Le prêtre partage le plus souvent des milieux aisés, jouissant d’un grand prestige et de beaucoup d’argent, réside à la ville.
La cathédrale est son église, et il dirige l’école ecclésiastique.
Les clercs. Ce sont les intellectuels du Moyen âge, les savants et les lettrés.
Non seulement ils transmettent la culture chrétienne, mais ils étudient les autres grecs – en particulier Aristote – et latins, à la sauvegarde desquels ils contribuent.
Bien sûr, l’interprétation qu’ils en font est modelée sur leur façon de penser; mais il est donc faux de croire que le Moyen âge se soit entièrement coupé des racines antiques.
Les clercs jouent un rôle fondamental dans la création littéraire de l’époque.
Les moines. Le Moyen âge se caractérise par l’extraordinaire développement de la vie monastique dont les abbayes et les monastères disséminés dans toute l’Europe témoignent encore aujourd’hui.
Les moines ont d’abord été d’infatigables missionnaires et ils ont grandement contribué à l’évangélisation de l’Europe.

Ils ont entrepris la mise en valeur de leurs terres; certaines abbayes étaient du reste très riches.
En France, l’abbaye bénédictine de Cluny, fondée en 910 en Bourgogne, fut jusqu’à la construction de Saint Pierre de Rome l’église la plus grande de la chrétienté.
A la fin du XI siècle, elle avait essaimé partout en Europe: on comptait 884 monastères en France et 228 dans les autres pays européens.
Le XIII siècle voit la naissance d’ordres nouveaux: les cisterciens, ordres mendiants disciples de Francesco d’Assisi, prêchent un idéal de pauvreté, en réaction contre la richesse et l’amour de la vie des Bénédictins.
Abbé de Citeaux en Bourgogne (d’où le nom cistercien), Saint Bernard prêche une réforme de la règle.
Il fonde l’abbaye de Clairvaux en 1115, et 694 monastères y sont affiliés en 1300, tous retirés loin des lieux habités.
L’ordre des dominicains par contre a pour tâche l’évangélisation et la conversion des hérétiques.

Le peuple.
La paysannerie. Les plus misérables, au Moyen âge, ce sont les paysans, ou serfs.
En échange de la protection du château où ils courent se réfugier en cas de danger, ils sont attachés au service de leur seigneur.
Chaque année, ils abandonnent au propriétaire des sols la plus grosse partie de la récolte, et ils doivent payer de lourds impôts au seigneur et au clergé (la dîme = 1/10 des revenus au clergé).

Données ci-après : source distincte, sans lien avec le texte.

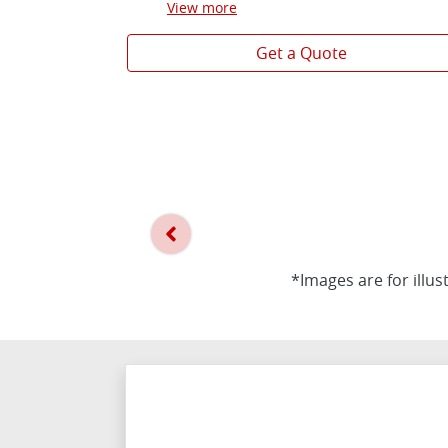
View
more
Get a Quote
*Images are for illus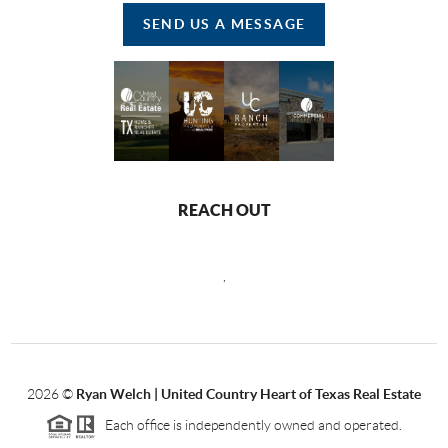
SEND US A MESSAGE
REACH OUT
,
2026
©
Ryan Welch |
United Country Heart of Texas Real Estate
Each office is independently owned and operated.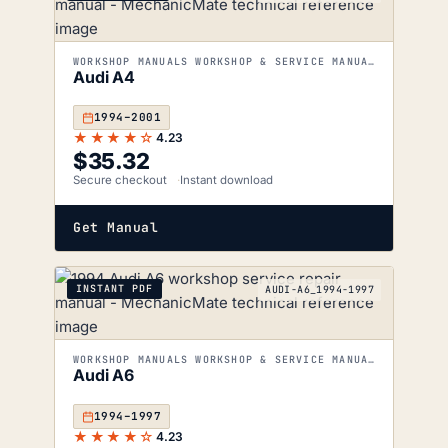
WORKSHOP MANUALS WORKSHOP & SERVICE MANUALS
Audi A4
1994–2001
★★★★☆
4.23
$
35.32
Secure checkout
Instant download
Get Manual
INSTANT PDF
AUDI-A6_1994-1997
WORKSHOP MANUALS WORKSHOP & SERVICE MANUALS
Audi A6
1994–1997
★★★★☆
4.23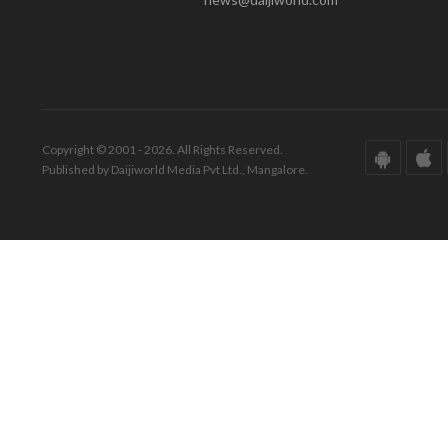
Copyright © 2001 - 2026. All Rights Reserved.
Published by Daijiworld Media Pvt Ltd., Mangalore.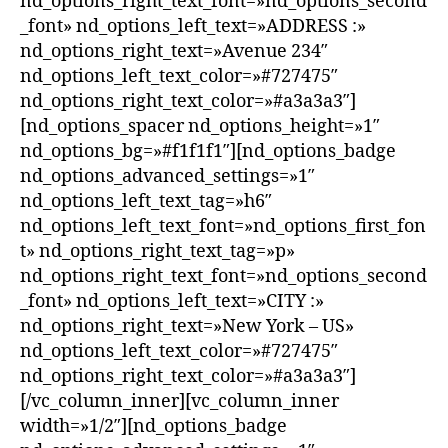
nd_options_right_text_font=»nd_options_second
_font» nd_options_left_text=»ADDRESS :»
nd_options_right_text=»Avenue 234″
nd_options_left_text_color=»#727475″
nd_options_right_text_color=»#a3a3a3″]
[nd_options_spacer nd_options_height=»1″
nd_options_bg=»#f1f1f1″][nd_options_badge
nd_options_advanced_settings=»1″
nd_options_left_text_tag=»h6″
nd_options_left_text_font=»nd_options_first_fon
t» nd_options_right_text_tag=»p»
nd_options_right_text_font=»nd_options_second
_font» nd_options_left_text=»CITY :»
nd_options_right_text=»New York – US»
nd_options_left_text_color=»#727475″
nd_options_right_text_color=»#a3a3a3″]
[/vc_column_inner][vc_column_inner
width=»1/2″][nd_options_badge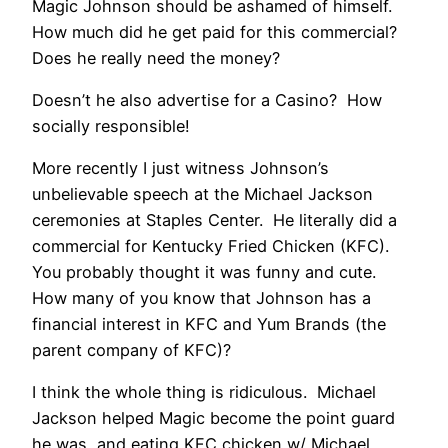
Magic Johnson should be ashamed of himself.
How much did he get paid for this commercial?
Does he really need the money?
Doesn’t he also advertise for a Casino? How
socially responsible!
More recently I just witness Johnson’s
unbelievable speech at the Michael Jackson
ceremonies at Staples Center. He literally did a
commercial for Kentucky Fried Chicken (KFC).
You probably thought it was funny and cute.
How many of you know that Johnson has a
financial interest in KFC and Yum Brands (the
parent company of KFC)?
I think the whole thing is ridiculous. Michael
Jackson helped Magic become the point guard
he was, and eating KFC chicken w/ Michael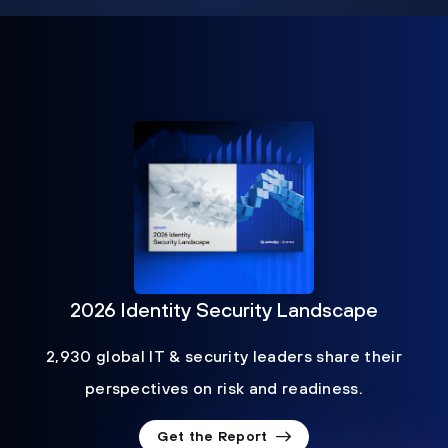
2026 Identity Security Landscape
2,930 global IT & security leaders share their
perspectives on risk and readiness.
Get the Report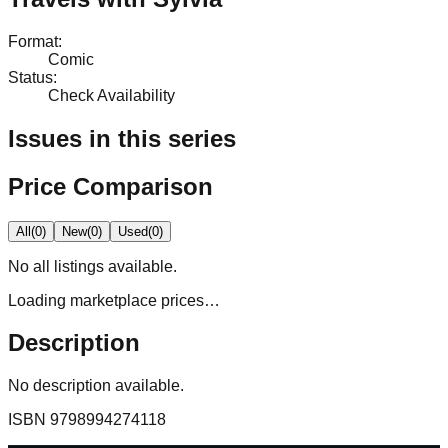
Format
:
Comic
Status
:
Check Availability
Issues in this series
Price Comparison
All
(
0
)
New
(
0
)
Used
(
0
)
No
all
listings available.
Loading marketplace prices…
Description
No description available.
ISBN
9798994274118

Par manque de techniques et d’outillages, les récoltes sont maigres; de plus elles sont souvent détruites par les guerres.
La bourgeoise. Avec le développement des bourgs, c’est–à–dire des villes, s’affirme au XIII siècle une nouvelle classe: la bourgeoise.
Elle regroupe des artisans, des négociants, des financiers.
Ceux–ci imposent bientôt une éthique nouvelle, à l’opposé des valeurs de l’aristocratie et du clergé: ils affirment la supériorité de la vie active, la volonté de s’enrichir et de gagner du pouvoir par le travail et l’ingéniosité.